• [INSTRUCTION]
Leave the images out, and copy each of the records below exactly.

• • • • •

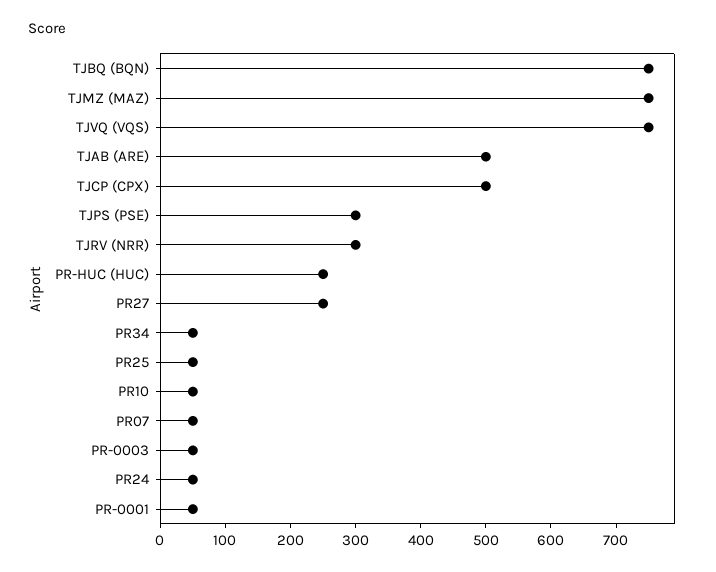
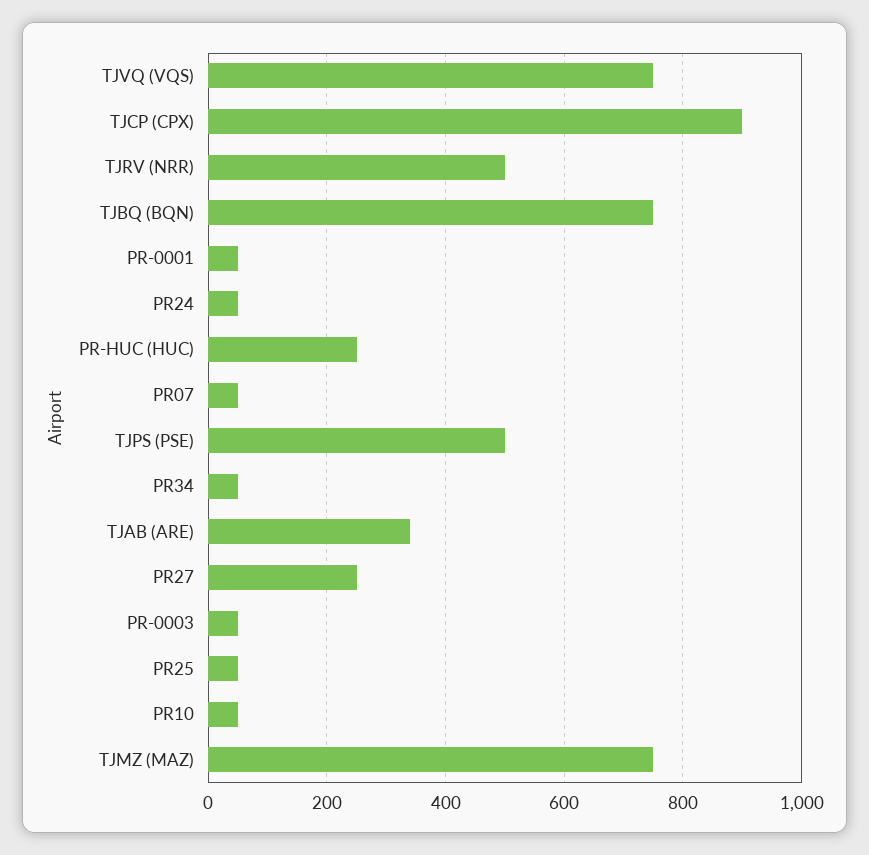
  {
    "TJBQ (BQN)": 760,
    "TJMZ (MAZ)": 760,
    "TJVQ (VQS)": 760,
-   "TJAB (ARE)": 500,
+   "TJAB (ARE)": 340,
-   "TJCP (CPX)": 500,
+   "TJCP (CPX)": 900,
-   "TJPS (PSE)": 300,
+   "TJPS (PSE)": 500,
-   "TJRV (NRR)": 300,
+   "TJRV (NRR)": 500,
    "PR-HUC (HUC)": 260,
    "PR27": 260,
    "PR34": 60,
    "PR25": 60,
    "PR10": 60,
    "PR07": 60,
    "PR-0003": 60,
    "PR24": 60,
    "PR-0001": 60
  }

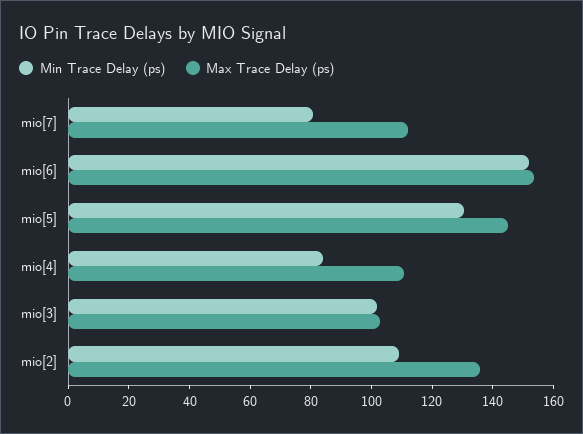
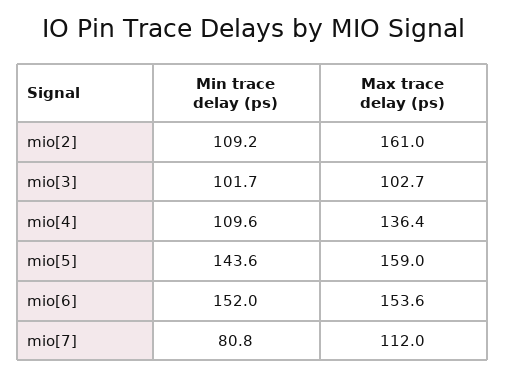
  {
    "Min Trace Delay (ps)": {
      "mio[7]": 80.8,
      "mio[6]": 152,
-     "mio[5]": 130,
+     "mio[5]": 143.6,
-     "mio[4]": 85,
+     "mio[4]": 109.6,
      "mio[3]": 101.7,
      "mio[2]": 109.2
    },
    "Max Trace Delay (ps)": {
      "mio[7]": 112,
      "mio[6]": 153.6,
-     "mio[5]": 145,
+     "mio[5]": 159,
-     "mio[4]": 110,
+     "mio[4]": 136.4,
      "mio[3]": 102.7,
-     "mio[2]": 135
+     "mio[2]": 161
    }
  }

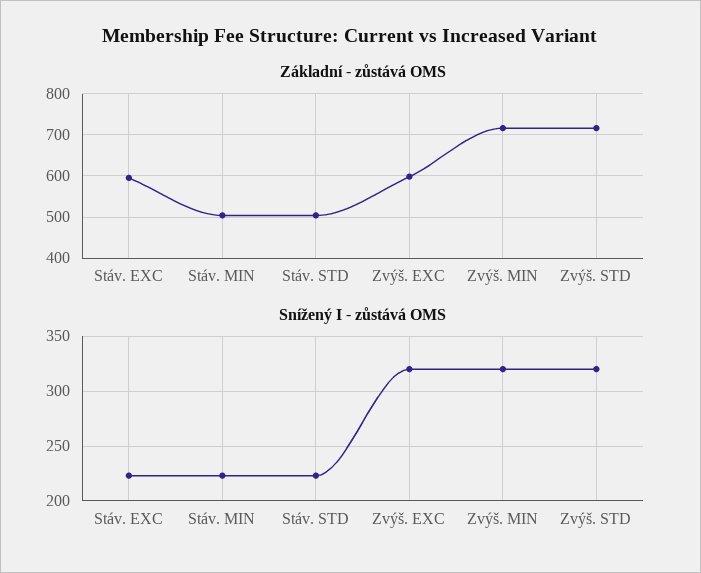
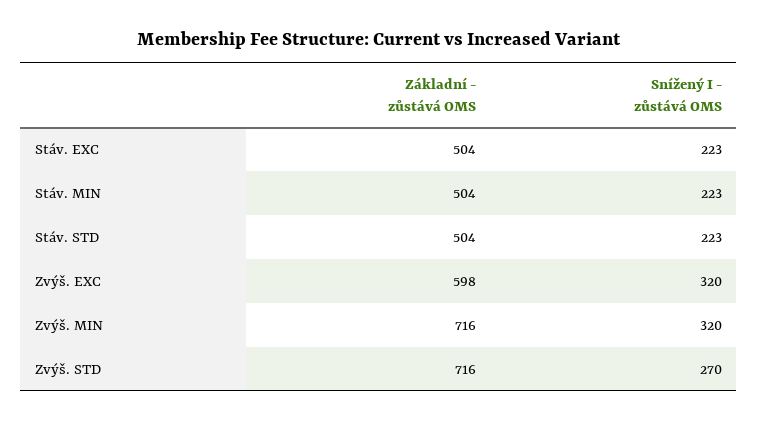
  {
    "Základní - zůstává OMS": {
-     "Stáv. EXC": 600,
+     "Stáv. EXC": 504,
      "Stáv. MIN": 504,
      "Stáv. STD": 504,
      "Zvýš. EXC": 598,
      "Zvýš. MIN": 716,
      "Zvýš. STD": 716
    },
    "Snížený I - zůstává OMS": {
      "Stáv. EXC": 223,
      "Stáv. MIN": 223,
      "Stáv. STD": 223,
      "Zvýš. EXC": 320,
      "Zvýš. MIN": 320,
-     "Zvýš. STD": 320
+     "Zvýš. STD": 270
    }
  }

• • • • •

• [OUTPUT]
  {
    "TJBQ (BQN)": 760,
    "TJMZ (MAZ)": 760,
    "TJVQ (VQS)": 760,
-   "TJAB (ARE)": 500,
+   "TJAB (ARE)": 340,
-   "TJCP (CPX)": 500,
+   "TJCP (CPX)": 900,
-   "TJPS (PSE)": 300,
+   "TJPS (PSE)": 500,
-   "TJRV (NRR)": 300,
+   "TJRV (NRR)": 500,
    "PR-HUC (HUC)": 260,
    "PR27": 260,
    "PR34": 60,
    "PR25": 60,
    "PR10": 60,
    "PR07": 60,
    "PR-0003": 60,
    "PR24": 60,
    "PR-0001": 60
  }

  {
    "Min Trace Delay (ps)": {
      "mio[7]": 80.8,
      "mio[6]": 152,
-     "mio[5]": 130,
+     "mio[5]": 143.6,
-     "mio[4]": 85,
+     "mio[4]": 109.6,
      "mio[3]": 101.7,
      "mio[2]": 109.2
    },
    "Max Trace Delay (ps)": {
      "mio[7]": 112,
      "mio[6]": 153.6,
-     "mio[5]": 145,
+     "mio[5]": 159,
-     "mio[4]": 110,
+     "mio[4]": 136.4,
      "mio[3]": 102.7,
-     "mio[2]": 135
+     "mio[2]": 161
    }
  }

  {
    "Základní - zůstává OMS": {
-     "Stáv. EXC": 600,
+     "Stáv. EXC": 504,
      "Stáv. MIN": 504,
      "Stáv. STD": 504,
      "Zvýš. EXC": 598,
      "Zvýš. MIN": 716,
      "Zvýš. STD": 716
    },
    "Snížený I - zůstává OMS": {
      "Stáv. EXC": 223,
      "Stáv. MIN": 223,
      "Stáv. STD": 223,
      "Zvýš. EXC": 320,
      "Zvýš. MIN": 320,
-     "Zvýš. STD": 320
+     "Zvýš. STD": 270
    }
  }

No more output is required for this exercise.